Practical Foundations for Programming Languages, Robert Harper
You should have efficient algorithmic representations for the various concepts of your interpreter. Doing deep copies on a hashtable looks like a terrible idea, but I see that you have already removed that.
(Yes, your stack-popping operation using array slices look suspect. You should make sure they really have the expected algorithmic complexity, or else use a dedicated data structure (... a stack). I'm generally wary of using all-purposes data structure such as Python lists or PHP hashtables for this usage, because they are not necessarily designed to handle this particular use case well, but it may be that slices do guarantee an O(1) pushing and popping cost under all circumstances.)
The best way to handle environments, as long as they don't need to be reified, is to use numeric indices instead of variables (de Bruijn indices (0 for the variable bound last), or de Bruijn levels (0 for the variable bound first). This way you can only keep a dynamically resized array for the environment and accessing it is very fast. If you have first-class closures you will also need to capture the environment, which will be more costly: you have to copy the part of it in a dedicated structure, or use a non-mutable structure for the whole environment. Only experiment will tell, but my experience is that going for a fast mutable environment structure and paying a higher cost for closure construction is better than having an immutable structure with more bookkeeping all the time; of course you should make an usage analysis to capture only the necessary variables in your closures.
Finally, once you have rooted out the inefficiency sources related to your algorithmic choices, the hot area will be:
garbage collection (definitely a hard topic; if you don't want to become a GC expert, you should seriously consider reusing an existing runtime); you may be using the GC of your host language (heap-allocations in your interpreted language are translated into heap-allocations in your implementation language, with the same lifetime), it's not clear in the code snippet you've shown; this strategy is excellent to get something reasonably efficient in a simple way
numerics implementation; there are all kind of hacks to be efficient when the integers you manipulate are in fact small. Your best bet is to reuse the work of people that have invested tons of effort on this, so I strongly recommend you reuse for example the GMP library. Then again, you may also reuse your host language support for bignum if it has some, in your case Go's math/big package.
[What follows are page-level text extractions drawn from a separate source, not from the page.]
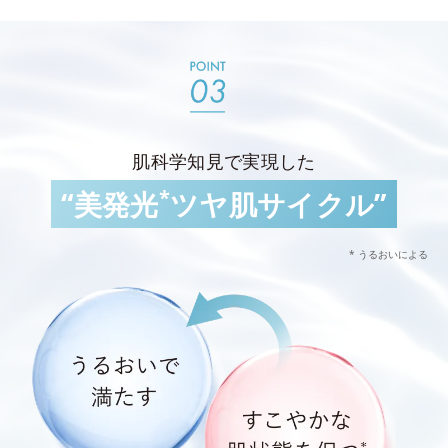
肌科学知見で実現した
*
“美発光
ツヤ肌サイクル”
* うるおいによる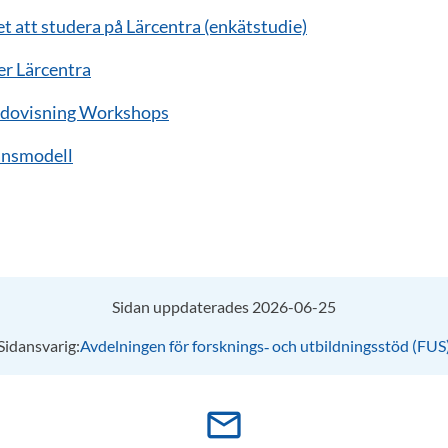
et att studera på Lärcentra (enkätstudie)
er Lärcentra
redovisning Workshops
ansmodell
Sidan uppdaterades 2026-06-25
Sidansvarig:
Avdelningen för forsknings‑ och utbildningsstöd (FUS
mail_outline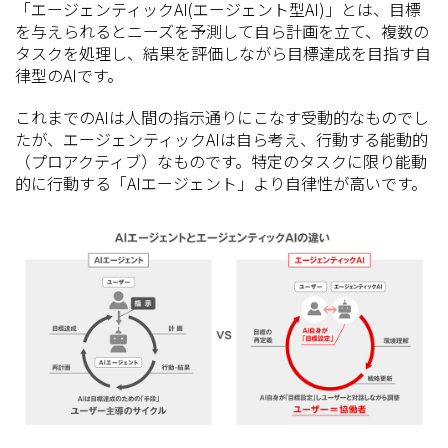
「エージェンティックAI(エージェント型AI)」とは、目標
を与えられるとニーズを予測して自ら計画を立て、複数の
タスクを処理し、結果を評価しながら目標達成を目指す自
律型のAIです。
これまでのAIは人間の指示通りにこなす受動的なものでし
たが、エージェンティックAIは自ら考え、行動する能動的
（プロアクティブ）なものです。特定のタスクに限り能動
的に行動する「AIエージェント」より自律性が高いです。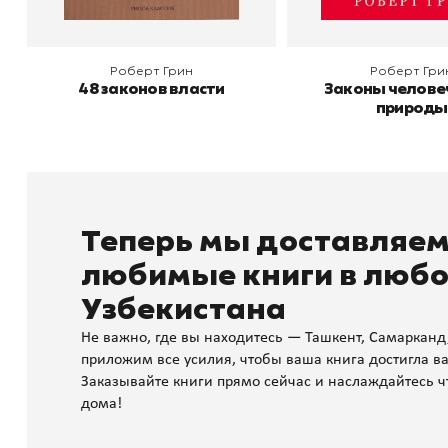
Роберт Грин
Роберт Гри
48 законов власти
Законы челове
природы
Теперь мы доставляе
любимые книги в любо
Узбекистана
Не важно, где вы находитесь — Ташкент, Самарканд
приложим все усилия, чтобы ваша книга достигла ва
Заказывайте книги прямо сейчас и наслаждайтесь ч
дома!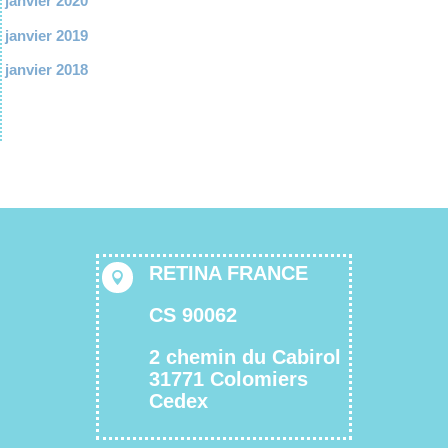
janvier 2020
janvier 2019
janvier 2018
RETINA FRANCE

CS 90062
2 chemin du Cabirol
31771 Colomiers
Cedex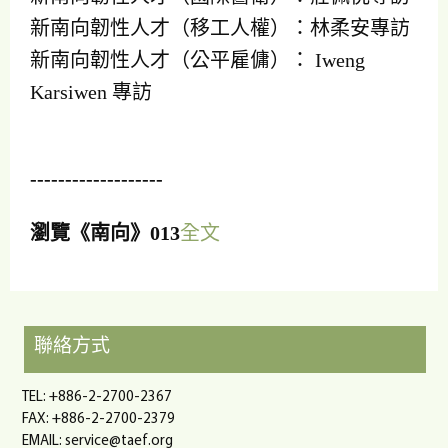
新南向韌性人才（移工人權）：林柔安專訪
新南向韌性人才（公平雇傭）： Iweng
Karsiwen 專訪
-------------------
瀏覽《南向》013
全文
聯絡方式
TEL: +886-2-2700-2367
FAX: +886-2-2700-2379
EMAIL:
service@taef.org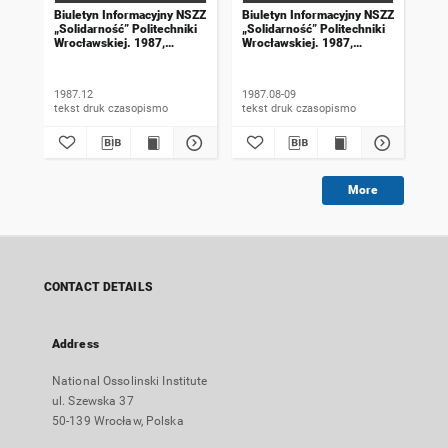
Biuletyn Informacyjny NSZZ
Biuletyn Informacyjny NSZZ
Biu
„Solidarność” Politechniki
„Solidarność” Politechniki
„So
Wrocławskiej. 1987,
Wrocławskiej. 1987,
Wro
numer 76
numer 72-73
nu
1987.12
1987.08-09
198
tekst druk czasopismo
tekst druk czasopismo
More
CONTACT DETAILS
Address
National Ossolinski Institute
ul. Szewska 37
50-139 Wrocław, Polska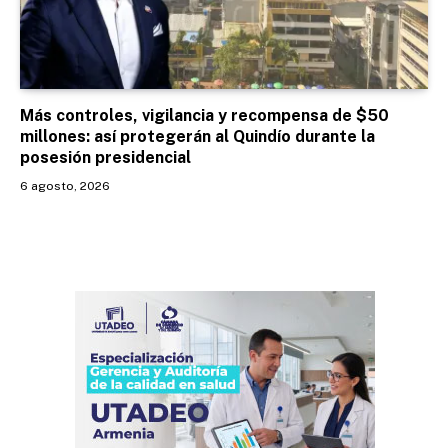
Más controles, vigilancia y recompensa de $50
millones: así protegerán al Quindío durante la
posesión presidencial
6 agosto, 2026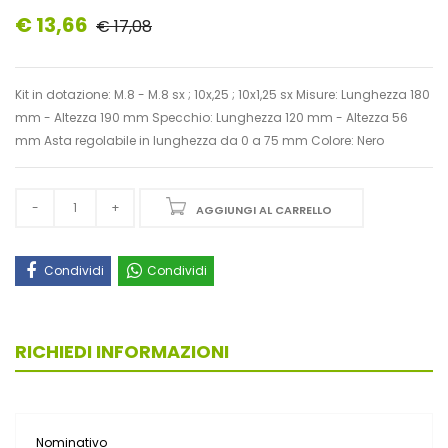
€ 13,66
€ 17,08
Kit in dotazione: M.8 - M.8 sx ; 10x,25 ; 10x1,25 sx Misure: Lunghezza 180
mm - Altezza 190 mm Specchio: Lunghezza 120 mm - Altezza 56
mm Asta regolabile in lunghezza da 0 a 75 mm Colore: Nero
AGGIUNGI AL CARRELLO
Condividi
Condividi
RICHIEDI INFORMAZIONI
Nominativo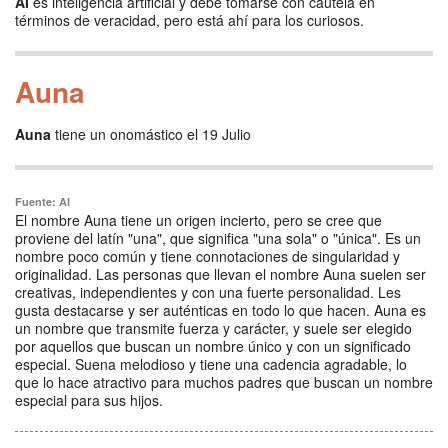
AI
es inteligencia artificial y debe tomarse con cautela en
términos de veracidad, pero está ahí para los curiosos.
Auna
Auna
tiene un onomástico el 19 Julio
Fuente: AI
El nombre Auna tiene un origen incierto, pero se cree que
proviene del latín "una", que significa "una sola" o "única". Es un
nombre poco común y tiene connotaciones de singularidad y
originalidad. Las personas que llevan el nombre Auna suelen ser
creativas, independientes y con una fuerte personalidad. Les
gusta destacarse y ser auténticas en todo lo que hacen. Auna es
un nombre que transmite fuerza y carácter, y suele ser elegido
por aquellos que buscan un nombre único y con un significado
especial. Suena melodioso y tiene una cadencia agradable, lo
que lo hace atractivo para muchos padres que buscan un nombre
especial para sus hijos.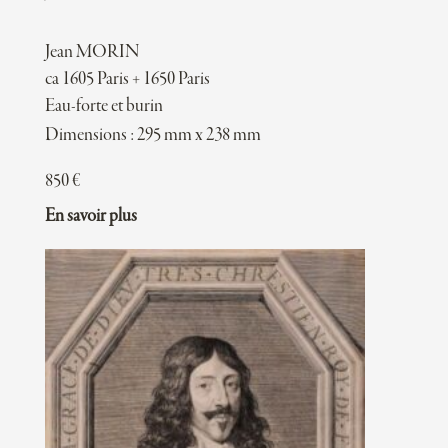
Jean MORIN
ca 1605 Paris + 1650 Paris
Eau-forte et burin
Dimensions : 295 mm x 238 mm
850
€
En savoir plus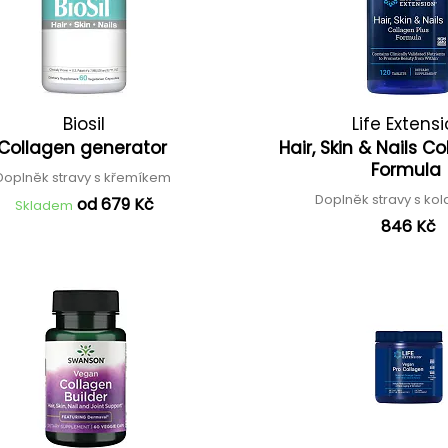
Biosil
Life Extens
Collagen generator
Hair, Skin & Nails C
Formula
Doplněk stravy s křemíkem
Doplněk stravy s k
od 679 Kč
Skladem
846 Kč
the low-level design of your interpreter loop. In a language with "simple bytecode" such as yours (each bytecode instruction is translated in a small number of native instructions, as opposed to complex bytecodes having high-level semantics such as the Parrot bytecode), the actual "looping and dispatching on bytecodes" code can be a bottleneck. There has been quite a lot of research on what's the best way to write such bytecode dispatch loops, to avoid the cascade of if/then/else (jump tables), benefit from the host processor branch prediction, simplify the control flow, etc. This is called threaded code and there are a lot of (rather simple) different techniques : direct threading, indirect threading... If you want to look into some of the research, there is for example work by Anton Ertl, The Structure and Performance of Efficient Interpreters in 2003, and later Context threading: A flexible and efficient dispatch technique for virtual machine interpreters. The benefits of those techniques tend to be fairly processor-sensitive, so you should test the various possibilities yourself.
While the STG work is interesting (and Peyton-Jones book on programming language implementation is excellent), it is somewhat oriented towards lazy evaluation. Regarding the design of efficient bytecode for strict functional languages, my reference is Xavier Leroy's 1990 work on the ZINC machine: The ZINC experiment: An Economical Implementation of the ML Language, which was ground-breaking work for the implementation of ML languages, and is still in use in the implementation of the OCaml language: there are both a bytecode and a native compiler, but the bytecode still uses a glorified ZINC machine.